MANHATTAN (CN) — After taking down two branches of the New York Legislature, the crusade against corruption in Albany has hit the house of the proverbial third man in the room: Gov. Andrew Cuomo's trusted former deputy.
Thick as a pulp novella and almost as tawdry, the 80-page criminal complaint unsealed Thursday morning shows Cuomo's reputed "right-hand man" Joseph Percoco giving his best audition for "The Sopranos," in referring to bribe payments as "zitti."
In another wrinkle that could have come from Mafia fiction, Percoco called one of his alleged co-conspirators "Fat Boy" and "Fat Man," according to the complaint.

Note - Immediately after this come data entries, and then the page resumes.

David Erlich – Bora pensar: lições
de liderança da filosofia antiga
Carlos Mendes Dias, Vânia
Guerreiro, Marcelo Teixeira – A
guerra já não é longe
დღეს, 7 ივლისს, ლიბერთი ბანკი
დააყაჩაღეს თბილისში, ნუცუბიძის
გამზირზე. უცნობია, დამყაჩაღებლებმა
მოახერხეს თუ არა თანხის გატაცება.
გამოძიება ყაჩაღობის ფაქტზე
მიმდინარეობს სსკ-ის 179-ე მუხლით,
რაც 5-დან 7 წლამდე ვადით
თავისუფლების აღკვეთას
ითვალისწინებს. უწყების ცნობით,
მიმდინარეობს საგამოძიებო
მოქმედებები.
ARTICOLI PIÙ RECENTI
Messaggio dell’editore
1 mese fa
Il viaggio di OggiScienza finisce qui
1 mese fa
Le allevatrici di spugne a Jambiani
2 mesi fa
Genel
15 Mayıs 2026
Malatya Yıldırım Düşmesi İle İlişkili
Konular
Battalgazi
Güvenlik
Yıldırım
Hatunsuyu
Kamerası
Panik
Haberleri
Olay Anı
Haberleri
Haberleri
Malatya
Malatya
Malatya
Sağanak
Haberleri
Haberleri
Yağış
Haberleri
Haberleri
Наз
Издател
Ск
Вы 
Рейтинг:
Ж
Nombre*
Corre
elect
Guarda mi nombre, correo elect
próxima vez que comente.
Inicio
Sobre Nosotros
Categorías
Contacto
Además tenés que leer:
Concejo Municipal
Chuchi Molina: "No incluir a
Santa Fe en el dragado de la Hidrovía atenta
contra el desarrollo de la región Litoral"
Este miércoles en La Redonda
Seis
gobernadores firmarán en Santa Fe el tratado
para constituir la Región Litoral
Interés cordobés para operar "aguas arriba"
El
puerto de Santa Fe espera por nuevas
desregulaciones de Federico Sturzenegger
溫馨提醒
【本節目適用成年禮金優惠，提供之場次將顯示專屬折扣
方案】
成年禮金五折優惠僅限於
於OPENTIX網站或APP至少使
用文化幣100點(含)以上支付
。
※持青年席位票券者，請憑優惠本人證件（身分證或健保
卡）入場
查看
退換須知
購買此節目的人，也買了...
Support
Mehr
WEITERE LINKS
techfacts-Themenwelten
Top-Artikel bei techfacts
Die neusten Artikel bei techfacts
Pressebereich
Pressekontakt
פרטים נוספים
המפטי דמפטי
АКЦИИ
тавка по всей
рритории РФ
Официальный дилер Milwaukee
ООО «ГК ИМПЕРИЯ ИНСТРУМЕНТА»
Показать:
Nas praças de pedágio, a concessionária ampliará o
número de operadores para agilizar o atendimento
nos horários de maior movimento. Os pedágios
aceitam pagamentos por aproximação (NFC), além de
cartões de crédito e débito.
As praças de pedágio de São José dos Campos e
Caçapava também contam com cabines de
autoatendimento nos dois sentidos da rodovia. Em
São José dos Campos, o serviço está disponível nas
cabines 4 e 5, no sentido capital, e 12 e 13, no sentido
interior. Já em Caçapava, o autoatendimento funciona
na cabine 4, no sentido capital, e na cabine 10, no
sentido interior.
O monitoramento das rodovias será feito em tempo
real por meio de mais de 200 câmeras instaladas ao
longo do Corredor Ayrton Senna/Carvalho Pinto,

Spelling out the silver screen references at a noon press conference today, Manhattan U.S. Attorney Preet Bharara returned to the same perch where he brought down ex-New York Assembly Speaker Sheldon Silver and ex-New York Senate Majority Leader Dean Skelos.
The "Sopranos" episode in question featured the quotes "Keep the ziti flowing" and "Don't flip over the ziti wagon," he said.
But that was as playful as Manhattan's top prosecutor got in denouncing what he called the "show-me-the-money culture that has so plagued Albany."
"It turns out that the state Legislature doesn't have any sort of monopoly on crass corruption in New York," Bharara said.
Together with Silver and Skelos, Cuomo forms the third of the triumvirate known as the "Three Men in a Room," where Albany's most powerful legislators secretly conduct their business.
The governor's deputy secretary Percoco, 47, acted as a confidant to his and his father's administrations, and the son's "gatekeeper" between January 2012 and mid-2014. Percoco is charged alongside seven others, including Alain Kaloyeros, the 60-year-old president of the State University of New York Polytechnic Institute, a key figure in Cuomo's signature initiative "Buffalo Billion."
Announced during Cuomo's 2012 "State of the State" address, the initiative flushed $1 billion into the western New York metropolis bordering Lake Erie and known as "The Nickel City." The once-proud border city had been bustling economic hub, known for being a trade route to the Midwest with a booming grain, steel and automobile industry. It took a sad downturn, however, in the mid-20th century.
The departure of Midwestern industrial giants sent millions of residents elsewhere, and with them, fewer tourists to such sites as the four buildings designed there by legendary architect Frank Lloyd Wright.
"Buffalo Billion" had been intended to restore the city to its former glory with a quick influx of cash, and FBI agent Adam Cohen told reporters that the project gave hope to Buffalonians everywhere.
"Today, there's an excitement about the future of Western New York," the agent said.
But in a betrayal by public servants, prosecutors say, Kaloyeros and others "rigged" the bids.
Bemoaning the "preordained" process, Bharara said: "Companies got rich and the public got bamboozled."
The fumbling nature of these transactions got so brazen, prosecutors say, that an executive from one of the alleged real-estate cronies asked if the exchange was "too telegraphed?"
Another Buffalo developer opined that one bid seemed "a bit obnoxious," according to the complaint.